In a classic case of not letting the facts get in the way of a good story, the article appeared after the L.A.P.D. reported that both the treating and forensic veterinarians did not find evidence of sexual abuse or blunt force trauma and no evidence was found that the adopter gave false information to get the dog as originally reported. (After being rightly accused of peddling false information, the author updated the article only to say that the new information which contradicted her claims “did nothing to calm tempers,” a cop-out. Unreasonable tempers are irrelevant; feelings are irrelevant; what matters are the facts and that the author is using false information to call for the potential death of tens of thousands of animals.)

She also ignores the studies which prove that “no-fee” does not mean “no-screening” and that studies have shown that events like Clear the Shelters increase the number of animals who find homes without lowering the quality of those adoptive homes. She ignores that animals are safer under even “open adoptions” than they are remaining in pounds that kill.
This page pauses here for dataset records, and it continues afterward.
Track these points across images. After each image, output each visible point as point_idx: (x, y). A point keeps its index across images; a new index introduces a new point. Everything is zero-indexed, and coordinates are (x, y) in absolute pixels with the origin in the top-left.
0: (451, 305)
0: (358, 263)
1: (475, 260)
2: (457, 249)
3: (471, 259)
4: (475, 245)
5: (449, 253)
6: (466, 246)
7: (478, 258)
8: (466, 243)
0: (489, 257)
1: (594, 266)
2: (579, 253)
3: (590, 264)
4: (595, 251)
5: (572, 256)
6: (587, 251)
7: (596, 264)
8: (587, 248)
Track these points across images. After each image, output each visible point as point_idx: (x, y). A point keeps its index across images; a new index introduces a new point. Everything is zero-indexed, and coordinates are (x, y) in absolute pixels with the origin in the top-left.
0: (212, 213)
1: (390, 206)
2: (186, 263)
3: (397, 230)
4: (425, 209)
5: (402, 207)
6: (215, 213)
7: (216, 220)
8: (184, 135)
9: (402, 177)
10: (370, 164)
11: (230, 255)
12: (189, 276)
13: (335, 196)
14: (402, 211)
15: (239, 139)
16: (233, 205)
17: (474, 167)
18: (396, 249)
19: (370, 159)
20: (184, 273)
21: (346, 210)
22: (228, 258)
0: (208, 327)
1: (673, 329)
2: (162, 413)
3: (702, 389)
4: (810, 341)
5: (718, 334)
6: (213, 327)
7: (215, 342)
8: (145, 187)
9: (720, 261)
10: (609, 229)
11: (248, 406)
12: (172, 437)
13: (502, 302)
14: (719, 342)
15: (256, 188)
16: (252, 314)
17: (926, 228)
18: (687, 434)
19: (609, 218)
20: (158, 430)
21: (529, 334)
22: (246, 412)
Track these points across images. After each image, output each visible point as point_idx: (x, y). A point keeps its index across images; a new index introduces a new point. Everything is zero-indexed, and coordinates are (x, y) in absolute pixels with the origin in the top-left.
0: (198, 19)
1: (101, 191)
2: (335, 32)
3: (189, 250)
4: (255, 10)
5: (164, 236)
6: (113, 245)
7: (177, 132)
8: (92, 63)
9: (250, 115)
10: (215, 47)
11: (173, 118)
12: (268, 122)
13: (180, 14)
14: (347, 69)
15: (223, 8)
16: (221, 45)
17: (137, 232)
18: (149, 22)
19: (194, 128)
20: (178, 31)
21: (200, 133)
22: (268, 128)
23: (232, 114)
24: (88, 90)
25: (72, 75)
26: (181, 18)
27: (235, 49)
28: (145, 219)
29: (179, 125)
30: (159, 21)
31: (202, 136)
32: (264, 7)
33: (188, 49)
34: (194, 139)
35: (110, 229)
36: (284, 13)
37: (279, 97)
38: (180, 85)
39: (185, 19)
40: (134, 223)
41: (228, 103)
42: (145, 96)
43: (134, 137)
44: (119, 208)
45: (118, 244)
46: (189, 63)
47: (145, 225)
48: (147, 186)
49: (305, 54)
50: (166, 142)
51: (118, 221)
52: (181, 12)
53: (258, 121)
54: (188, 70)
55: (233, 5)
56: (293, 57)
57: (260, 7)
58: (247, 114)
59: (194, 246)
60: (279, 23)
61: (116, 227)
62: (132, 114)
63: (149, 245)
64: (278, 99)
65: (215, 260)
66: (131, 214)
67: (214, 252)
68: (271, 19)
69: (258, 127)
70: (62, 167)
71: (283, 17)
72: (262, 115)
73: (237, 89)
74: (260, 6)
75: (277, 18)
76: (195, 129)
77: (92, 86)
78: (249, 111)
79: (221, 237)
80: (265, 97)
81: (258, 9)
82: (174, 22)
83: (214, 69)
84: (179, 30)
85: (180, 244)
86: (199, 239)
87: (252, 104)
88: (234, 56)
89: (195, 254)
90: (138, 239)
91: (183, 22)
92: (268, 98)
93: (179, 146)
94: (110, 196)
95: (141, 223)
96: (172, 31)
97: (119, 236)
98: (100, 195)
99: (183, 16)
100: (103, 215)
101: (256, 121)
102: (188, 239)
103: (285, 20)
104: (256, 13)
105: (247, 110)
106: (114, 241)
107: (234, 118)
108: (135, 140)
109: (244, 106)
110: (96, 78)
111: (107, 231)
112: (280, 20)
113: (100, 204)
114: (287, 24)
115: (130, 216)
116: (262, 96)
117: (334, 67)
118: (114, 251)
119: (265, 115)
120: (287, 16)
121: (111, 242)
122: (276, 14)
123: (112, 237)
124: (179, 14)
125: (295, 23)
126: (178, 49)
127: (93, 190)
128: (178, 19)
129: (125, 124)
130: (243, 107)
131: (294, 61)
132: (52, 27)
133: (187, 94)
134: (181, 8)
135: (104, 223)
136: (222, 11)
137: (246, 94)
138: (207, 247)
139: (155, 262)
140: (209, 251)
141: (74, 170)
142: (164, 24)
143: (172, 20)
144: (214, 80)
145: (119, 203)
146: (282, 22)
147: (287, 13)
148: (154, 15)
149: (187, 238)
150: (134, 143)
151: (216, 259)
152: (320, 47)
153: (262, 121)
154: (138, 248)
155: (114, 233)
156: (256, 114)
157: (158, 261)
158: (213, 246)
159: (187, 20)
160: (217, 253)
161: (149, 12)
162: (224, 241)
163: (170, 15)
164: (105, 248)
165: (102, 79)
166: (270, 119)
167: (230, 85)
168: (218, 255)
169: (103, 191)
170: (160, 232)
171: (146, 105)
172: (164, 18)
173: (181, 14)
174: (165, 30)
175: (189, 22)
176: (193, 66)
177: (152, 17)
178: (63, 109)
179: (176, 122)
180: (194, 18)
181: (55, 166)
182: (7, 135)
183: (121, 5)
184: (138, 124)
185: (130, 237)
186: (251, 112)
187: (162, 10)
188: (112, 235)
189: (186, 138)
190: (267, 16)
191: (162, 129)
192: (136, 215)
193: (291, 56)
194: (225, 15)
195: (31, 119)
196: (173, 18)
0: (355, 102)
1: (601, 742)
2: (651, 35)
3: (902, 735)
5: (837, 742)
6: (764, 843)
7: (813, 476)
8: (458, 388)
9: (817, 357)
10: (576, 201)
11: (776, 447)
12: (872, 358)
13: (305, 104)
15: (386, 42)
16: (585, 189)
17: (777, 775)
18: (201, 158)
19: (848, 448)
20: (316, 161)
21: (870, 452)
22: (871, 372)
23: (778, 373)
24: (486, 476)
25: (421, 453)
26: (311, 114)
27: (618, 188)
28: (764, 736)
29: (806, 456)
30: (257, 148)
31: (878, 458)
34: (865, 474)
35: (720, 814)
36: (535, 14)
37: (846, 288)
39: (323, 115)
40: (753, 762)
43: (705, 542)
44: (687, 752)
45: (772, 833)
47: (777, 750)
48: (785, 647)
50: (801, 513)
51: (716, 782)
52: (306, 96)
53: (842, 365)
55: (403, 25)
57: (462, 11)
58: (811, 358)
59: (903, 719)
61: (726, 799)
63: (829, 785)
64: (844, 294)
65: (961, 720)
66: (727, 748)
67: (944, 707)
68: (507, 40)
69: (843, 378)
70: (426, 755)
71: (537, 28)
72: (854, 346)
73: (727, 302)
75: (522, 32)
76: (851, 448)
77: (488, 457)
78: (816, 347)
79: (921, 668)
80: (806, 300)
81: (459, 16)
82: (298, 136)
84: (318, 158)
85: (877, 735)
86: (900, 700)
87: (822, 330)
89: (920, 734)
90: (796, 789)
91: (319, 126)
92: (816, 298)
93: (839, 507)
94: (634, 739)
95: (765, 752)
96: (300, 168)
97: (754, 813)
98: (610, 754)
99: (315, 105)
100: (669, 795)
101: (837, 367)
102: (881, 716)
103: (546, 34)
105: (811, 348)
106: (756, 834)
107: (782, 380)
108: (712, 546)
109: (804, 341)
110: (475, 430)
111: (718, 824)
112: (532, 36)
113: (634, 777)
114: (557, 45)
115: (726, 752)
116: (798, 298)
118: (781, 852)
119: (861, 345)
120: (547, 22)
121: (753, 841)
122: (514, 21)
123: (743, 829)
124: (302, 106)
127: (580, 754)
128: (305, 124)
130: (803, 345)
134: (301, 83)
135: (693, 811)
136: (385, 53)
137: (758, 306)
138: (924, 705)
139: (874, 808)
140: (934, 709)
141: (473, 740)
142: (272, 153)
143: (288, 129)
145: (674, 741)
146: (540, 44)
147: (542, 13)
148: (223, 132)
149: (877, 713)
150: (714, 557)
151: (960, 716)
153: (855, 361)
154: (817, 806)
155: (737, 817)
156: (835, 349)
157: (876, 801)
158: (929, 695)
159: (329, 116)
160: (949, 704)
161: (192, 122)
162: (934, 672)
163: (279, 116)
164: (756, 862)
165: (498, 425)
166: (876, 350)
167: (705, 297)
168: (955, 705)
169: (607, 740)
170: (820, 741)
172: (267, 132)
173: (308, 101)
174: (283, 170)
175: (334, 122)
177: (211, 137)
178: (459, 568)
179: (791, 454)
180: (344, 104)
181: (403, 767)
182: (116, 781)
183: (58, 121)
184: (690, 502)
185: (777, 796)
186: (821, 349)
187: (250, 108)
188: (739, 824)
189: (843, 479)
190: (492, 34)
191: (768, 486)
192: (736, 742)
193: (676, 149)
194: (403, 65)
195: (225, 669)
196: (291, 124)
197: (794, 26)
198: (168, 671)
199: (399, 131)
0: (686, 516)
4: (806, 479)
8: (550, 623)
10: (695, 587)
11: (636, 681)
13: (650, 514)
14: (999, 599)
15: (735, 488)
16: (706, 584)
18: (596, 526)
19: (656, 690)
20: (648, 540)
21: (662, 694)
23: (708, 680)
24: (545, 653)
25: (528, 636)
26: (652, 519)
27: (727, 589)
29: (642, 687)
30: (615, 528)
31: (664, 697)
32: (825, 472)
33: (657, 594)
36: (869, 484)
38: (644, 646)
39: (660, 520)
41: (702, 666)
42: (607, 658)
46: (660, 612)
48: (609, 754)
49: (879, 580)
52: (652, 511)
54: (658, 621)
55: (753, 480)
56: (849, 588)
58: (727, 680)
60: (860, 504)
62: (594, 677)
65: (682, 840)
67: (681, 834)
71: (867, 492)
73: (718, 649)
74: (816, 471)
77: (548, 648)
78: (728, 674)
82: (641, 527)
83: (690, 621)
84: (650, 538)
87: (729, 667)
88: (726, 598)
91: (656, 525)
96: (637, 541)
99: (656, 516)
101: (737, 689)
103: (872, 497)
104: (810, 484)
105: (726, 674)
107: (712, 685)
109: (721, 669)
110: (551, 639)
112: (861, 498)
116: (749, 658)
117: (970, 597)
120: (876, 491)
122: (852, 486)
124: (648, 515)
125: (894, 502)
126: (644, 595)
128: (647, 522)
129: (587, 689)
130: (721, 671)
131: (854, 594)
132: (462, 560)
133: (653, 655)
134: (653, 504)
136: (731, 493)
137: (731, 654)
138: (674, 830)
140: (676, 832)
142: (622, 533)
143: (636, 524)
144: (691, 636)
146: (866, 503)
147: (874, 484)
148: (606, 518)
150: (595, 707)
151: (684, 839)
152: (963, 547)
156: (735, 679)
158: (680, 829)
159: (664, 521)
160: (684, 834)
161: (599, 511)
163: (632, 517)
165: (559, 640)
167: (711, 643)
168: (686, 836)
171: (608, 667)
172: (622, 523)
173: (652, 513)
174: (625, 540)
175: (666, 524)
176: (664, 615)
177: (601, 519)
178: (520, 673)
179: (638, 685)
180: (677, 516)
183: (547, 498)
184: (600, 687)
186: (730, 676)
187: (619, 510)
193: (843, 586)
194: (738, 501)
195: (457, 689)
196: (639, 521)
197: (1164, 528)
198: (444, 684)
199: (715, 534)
And she ignores that you can achieve No Kill without participating in events like Clear the Shelters.

After attacking No Kill programs like adoption, the article turns around and embraces programs like high-volume sterilization and pet retention efforts by: 1. Claiming they are not part of the No Kill philosophy even though they are (in fact, they are core programs of the No Kill Equation) and 2. Pretending they are mutually exclusive even though they are not. Obviously, you can sterilize animals to reduce overall numbers, employ pet retention programs to help people keep their animal companions, and also adopt the ones in the shelter.

The problem with not doing all three is obvious: sterilization ignores the needs of the animals that are already in the shelter and under an immediate death threat, leaving them with no protection from killing of any kind. Moreover, we don’t need animals to disappear from the Earth before we can do right by them (the hundreds of cities and towns placing upwards of 99% of the animals prove it).

Her conclusion? “Adoption becomes a feel-good ‘numbers’ game, in which we carefully and proudly track only how many animals have left the shelter. No one notes how many of them end up back in the system.” Her evidence? “The head of a well-established rescue group told me that just days after a ‘clear the shelters’ event, she saw three recently adopted dogs being returned to two Los Angeles-area shelters.” That’s the long and short of it.

I apologize to Mr. Winograd for lifting so much text directly from his blog; please go there and read the whole thing.

That said, I do not apologize too much, as I think the record needs correcting, and Carol Mithers got it SO very wrong in the pages of The New York Times

If someone can get it this wrong in less than 800 carefully proctored words, imagine how much they will get it wrong if given 75,000 more.

And if someone reaches past 100,000 examples of successes in order to find one example of failure, is that a lie or a truth?  Does it help dogs or hurt?  Does it illuminate or obfuscate?

Dogs deserve better, and so too do the readers of The New York Times.  This was a full editorial FAIL by a newspaper that, especially at this critical time in our nation's history, cannot afford this kind of shoddy work.

2 comments:

Gina said...

I don't tut-tut all that much! Signed, Older Person :-D

tuffy said...

...not to mention the recent article by New York Times practically extolling the virtues and ''coolness'' of the violent alt-right 'Proud Boys'.... please, NYT, do not bow to the Right. Do not be afraid of being called Liberal. Do not publish this kind of trash in the name of being ''balanced''. you can do better.